I ran three times last week! Not far, but it’s a start.
My 12 month running record

Hamstring tendon OK so far


Walking again . . . maybe

I think my symptoms of PHT have improved enough that I could try walking significant distances again. Today I walked 4.5 km around Pyrmont Bay on my way to work in Rat City.

Even at night (03:30) when I am going to work, it’s a pleasant, quiet walk through this area. There are a few noisy individuals around the 24-hour venues in the area: The Star (casino) and the Pyrmont Bridge Hotel, but the gamblers and drunks don’t venture far away from their source of pleasure and for most of my walk I only have my own thoughts for company.

I guess it will take a few weeks before I can judge whether the walking exacerbates the condition. Watch this space for my conclusion.

Perceptible improvement!

At last. After around 6 months of almost total rest for my hamstring tendon, I can perceive that there is significant improvement. I still stand up at work almost all day, but on the occasions I do sit down (and including at home and in the car), I haven’t noticed any significant pain in the last several days. Also I can walk at a moderate pace with no symptoms.
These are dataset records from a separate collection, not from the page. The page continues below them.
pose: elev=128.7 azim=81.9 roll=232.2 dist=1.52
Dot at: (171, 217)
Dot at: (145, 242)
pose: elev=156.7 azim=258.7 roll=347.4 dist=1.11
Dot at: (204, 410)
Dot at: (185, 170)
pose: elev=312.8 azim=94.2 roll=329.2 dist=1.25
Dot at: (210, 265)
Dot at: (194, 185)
Of course, my first response is to try some longer distance walking to take advantage of this improvement and stop myself putting on more weight. I think, however, that it might be prudent to wait until I can string a few weeks together without any symptoms before I start increasing my activity. That last thing I want to do is cause a relapse.

[Stairs in my building]

I continue to do stair climbing as my sole form of exercise and it seems to be helping, or at least maintaining, my quads strength, while not exacerbating the hamstring tendon. Twelve floors x 4 repetitions, five days per week.

I stand up for my writes at work

Sitting, especially in a car, causes my hamstring tendon at the ischial tuberosity to hurt. My employer has been generous enough to supply me with an Ergotron standing desk adapter so I can either sit or stand to work on my computer.
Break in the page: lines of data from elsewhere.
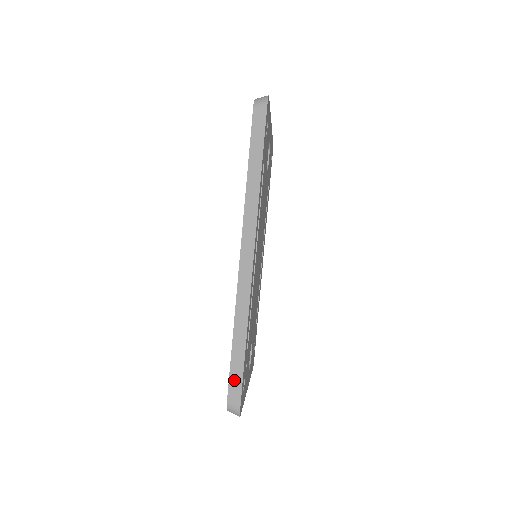
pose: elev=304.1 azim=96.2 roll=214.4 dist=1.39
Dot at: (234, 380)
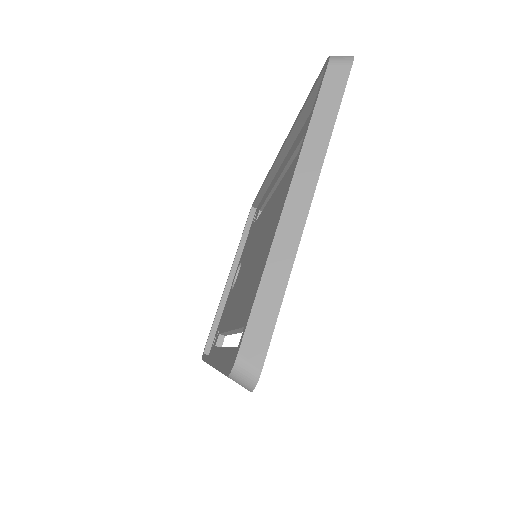
Dot at: occluded
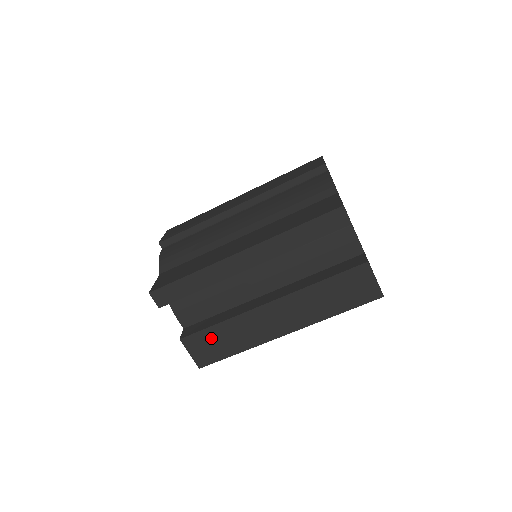
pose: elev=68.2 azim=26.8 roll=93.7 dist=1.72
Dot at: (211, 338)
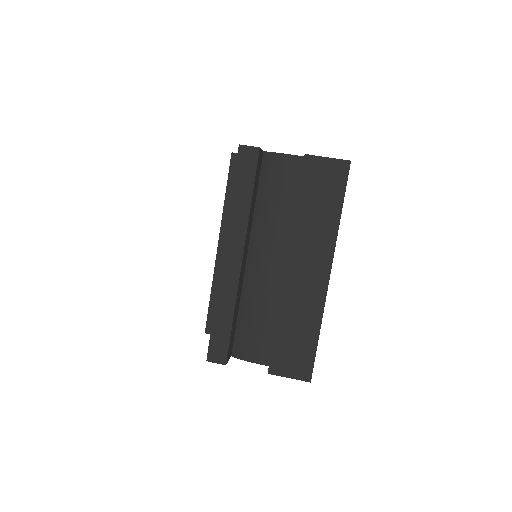
Dot at: (286, 345)
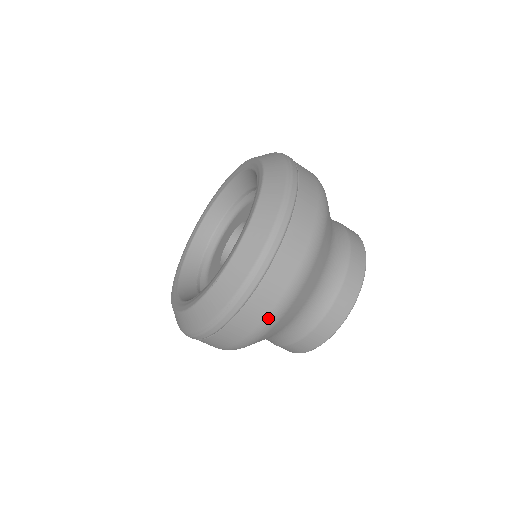
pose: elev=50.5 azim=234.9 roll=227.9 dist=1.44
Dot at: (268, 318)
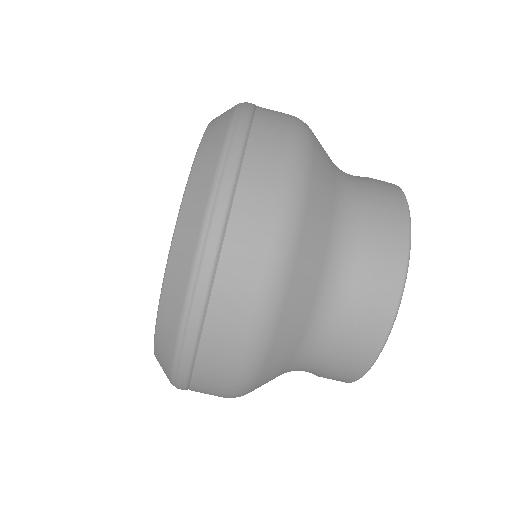
Dot at: (233, 385)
[me standing at my computer]

So now I stand up for my writes, and reads.

Does it help? Maybe. It certainly stops the pain from my PHT while I’m working, but of course my legs get tired during the day. And although sitting hurts, I’m not sure whether the compressive load on the tendon while I sit would make the condition last longer, or just be more uncomfortable while it does last.
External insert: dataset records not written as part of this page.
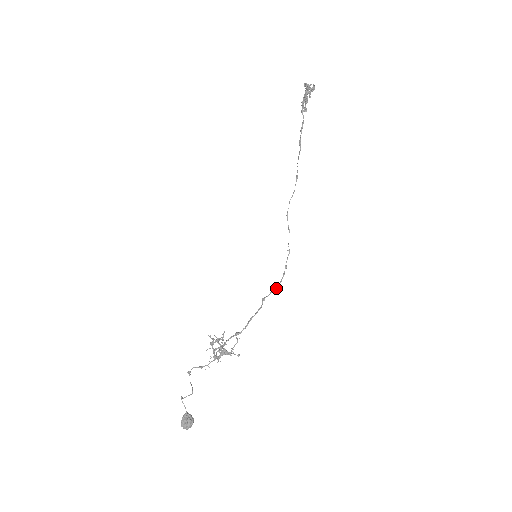
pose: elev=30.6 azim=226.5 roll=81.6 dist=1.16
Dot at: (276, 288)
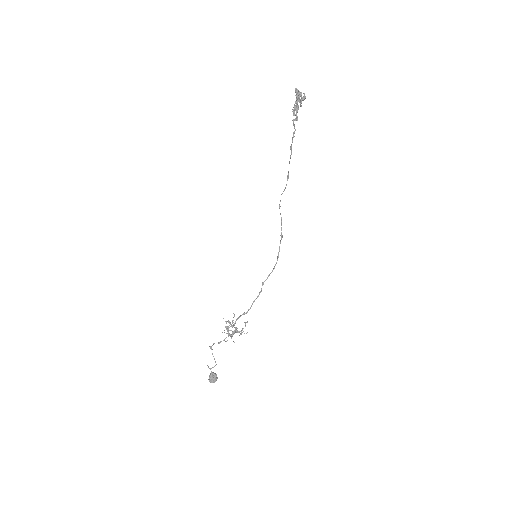
Dot at: occluded
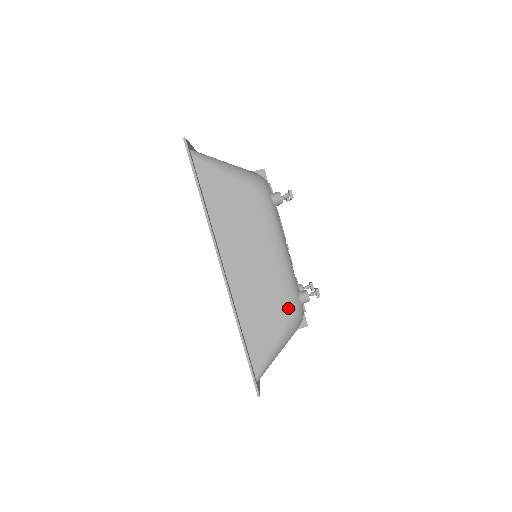
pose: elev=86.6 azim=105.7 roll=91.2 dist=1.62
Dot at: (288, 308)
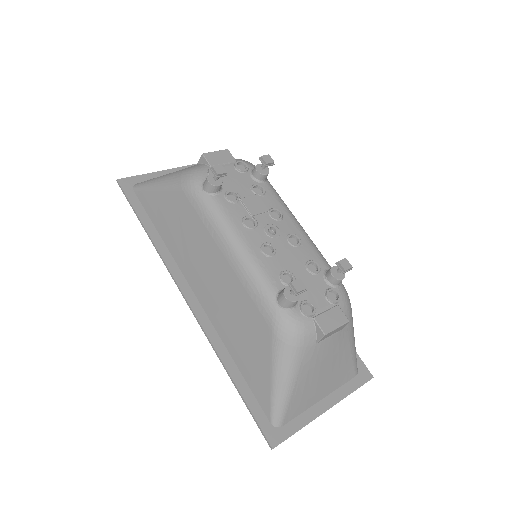
Dot at: (265, 322)
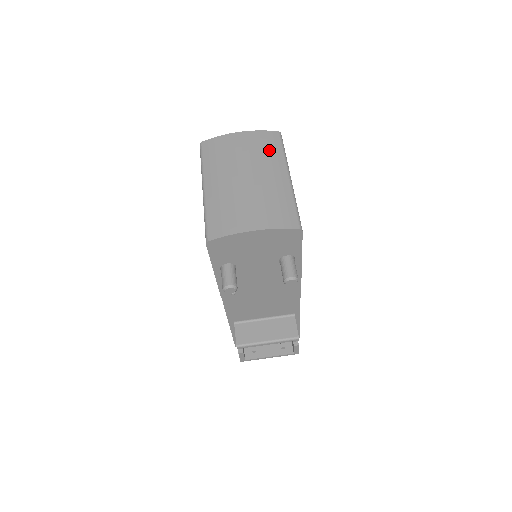
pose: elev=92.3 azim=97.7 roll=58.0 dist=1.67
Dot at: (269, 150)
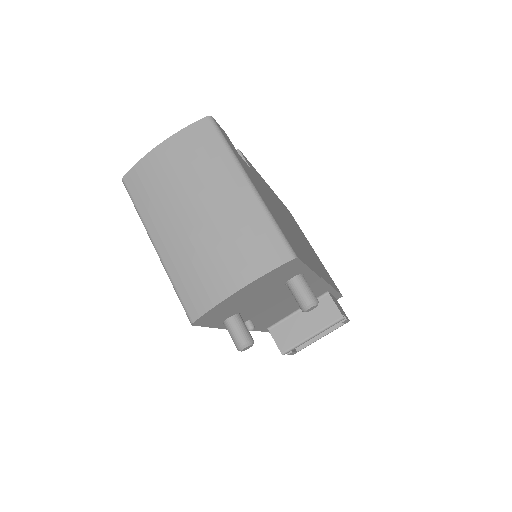
Dot at: (207, 154)
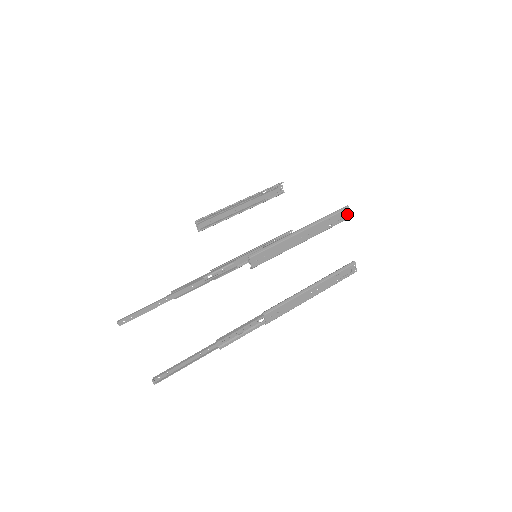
And see that blue cushion on my chair? I have cut a hole in a piece of foam to take pressure off the left ischial tuberosity, so when I do sit, it’s more comfortable.

[my cushion: for ischio-gluteal bursitis and/or proximal hamstring tendinopathy]

I sometimes still wonder whether there’s also an element of ischio-gluteal bursitis in my condition – perhaps I have both PHT and IGB? The cushion cut-out should help with IGB, and otherwise the treatment would be the same: rest.

I climb (slowly)

I may have PHT, but I’ve found I can still exercise. I climb up and down the fire stairs in this building. Four times up (to level 13) and down. 1100 steps altogether. 30 minutes exercise.

[I climb the stairs in this building]

I think the key to exercise choice is that is must be targeted at the quadriceps muscles, to help ensure that the hamstrings remain inactive. Just doing this exercise and not doing any cycling seems to have allowed a small but detectable improvement this week. Today I can bend forward to touch my knees without the PHT pain, whereas I couldn’t do that a few days ago when I was still cycling. There is, however, considerable day-to-day variation in my symptoms, so it’s probably premature to declare this exercise to be safe.

My plan is to continue till the end of January and evaluate it more formally at that time.

Cycling causes PHT too?

I have PHT from long distance running.

I thought I could rest my hamstrings but still exercise by cycling. There’s at least one person who reckons cycling causes Proximal Hamstring Tendinopathy. Paul Visentini is a physiotherapist who has some interesting data and ideas. He wrote an article on muscle activation in cycling in which he talks about cyclists getting PHT.

Although I am not convinced about all the factual backing for this, there is some evidence and it seems likely that at the very least, cycling is not the benign activity I assumed it to be (especially at faster cadences?). My PHT seemed to be slowly improving until I started cycling – although this could be just a coincidence.

To be on the safe side, I have given up cycling until my PHT is cured (but if I ever get to that point I could run instead!). Maybe I’ll get rid of my bike?